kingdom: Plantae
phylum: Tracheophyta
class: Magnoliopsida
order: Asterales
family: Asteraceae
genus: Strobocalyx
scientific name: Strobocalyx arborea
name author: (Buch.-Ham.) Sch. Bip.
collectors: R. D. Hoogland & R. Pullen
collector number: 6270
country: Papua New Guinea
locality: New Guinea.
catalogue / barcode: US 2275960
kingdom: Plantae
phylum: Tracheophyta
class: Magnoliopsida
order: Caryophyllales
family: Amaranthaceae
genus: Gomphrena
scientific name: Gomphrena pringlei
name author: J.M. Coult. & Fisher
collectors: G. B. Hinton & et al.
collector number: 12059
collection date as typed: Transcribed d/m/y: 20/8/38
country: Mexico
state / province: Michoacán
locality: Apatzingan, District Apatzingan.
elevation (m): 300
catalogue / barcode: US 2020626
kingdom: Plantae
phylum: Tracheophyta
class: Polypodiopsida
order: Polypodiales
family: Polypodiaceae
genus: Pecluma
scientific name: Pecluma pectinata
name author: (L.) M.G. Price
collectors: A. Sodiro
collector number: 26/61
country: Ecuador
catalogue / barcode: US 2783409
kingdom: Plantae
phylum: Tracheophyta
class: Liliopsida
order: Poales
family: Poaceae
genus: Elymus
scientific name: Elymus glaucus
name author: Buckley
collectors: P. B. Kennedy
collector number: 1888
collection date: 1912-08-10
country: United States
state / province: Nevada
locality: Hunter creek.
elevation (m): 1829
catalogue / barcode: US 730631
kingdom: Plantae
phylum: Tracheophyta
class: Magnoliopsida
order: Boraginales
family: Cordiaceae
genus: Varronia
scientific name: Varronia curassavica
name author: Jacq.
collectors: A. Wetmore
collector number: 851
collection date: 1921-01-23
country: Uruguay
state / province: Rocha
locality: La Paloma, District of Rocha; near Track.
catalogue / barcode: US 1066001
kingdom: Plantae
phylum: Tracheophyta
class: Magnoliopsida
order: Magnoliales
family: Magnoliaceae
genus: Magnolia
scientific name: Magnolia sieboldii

• WHAT IS EXPECTED: Convert every line of the items above into a JSON list of strings, one string per line, leaving out blank lines.

• TASK ANSWER:
[
  "kingdom: Plantae",
  "phylum: Tracheophyta",
  "class: Magnoliopsida",
  "order: Asterales",
  "family: Asteraceae",
  "genus: Strobocalyx",
  "scientific name: Strobocalyx arborea",
  "name author: (Buch.-Ham.) Sch. Bip.",
  "collectors: R. D. Hoogland & R. Pullen",
  "collector number: 6270",
  "country: Papua New Guinea",
  "locality: New Guinea.",
  "catalogue / barcode: US 2275960",
  "kingdom: Plantae",
  "phylum: Tracheophyta",
  "class: Magnoliopsida",
  "order: Caryophyllales",
  "family: Amaranthaceae",
  "genus: Gomphrena",
  "scientific name: Gomphrena pringlei",
  "name author: J.M. Coult. & Fisher",
  "collectors: G. B. Hinton & et al.",
  "collector number: 12059",
  "collection date as typed: Transcribed d/m/y: 20/8/38",
  "country: Mexico",
  "state / province: Michoacán",
  "locality: Apatzingan, District Apatzingan.",
  "elevation (m): 300",
  "catalogue / barcode: US 2020626",
  "kingdom: Plantae",
  "phylum: Tracheophyta",
  "class: Polypodiopsida",
  "order: Polypodiales",
  "family: Polypodiaceae",
  "genus: Pecluma",
  "scientific name: Pecluma pectinata",
  "name author: (L.) M.G. Price",
  "collectors: A. Sodiro",
  "collector number: 26/61",
  "country: Ecuador",
  "catalogue / barcode: US 2783409",
  "kingdom: Plantae",
  "phylum: Tracheophyta",
  "class: Liliopsida",
  "order: Poales",
  "family: Poaceae",
  "genus: Elymus",
  "scientific name: Elymus glaucus",
  "name author: Buckley",
  "collectors: P. B. Kennedy",
  "collector number: 1888",
  "collection date: 1912-08-10",
  "country: United States",
  "state / province: Nevada",
  "locality: Hunter creek.",
  "elevation (m): 1829",
  "catalogue / barcode: US 730631",
  "kingdom: Plantae",
  "phylum: Tracheophyta",
  "class: Magnoliopsida",
  "order: Boraginales",
  "family: Cordiaceae",
  "genus: Varronia",
  "scientific name: Varronia curassavica",
  "name author: Jacq.",
  "collectors: A. Wetmore",
  "collector number: 851",
  "collection date: 1921-01-23",
  "country: Uruguay",
  "state / province: Rocha",
  "locality: La Paloma, District of Rocha; near Track.",
  "catalogue / barcode: US 1066001",
  "kingdom: Plantae",
  "phylum: Tracheophyta",
  "class: Magnoliopsida",
  "order: Magnoliales",
  "family: Magnoliaceae",
  "genus: Magnolia",
  "scientific name: Magnolia sieboldii"
]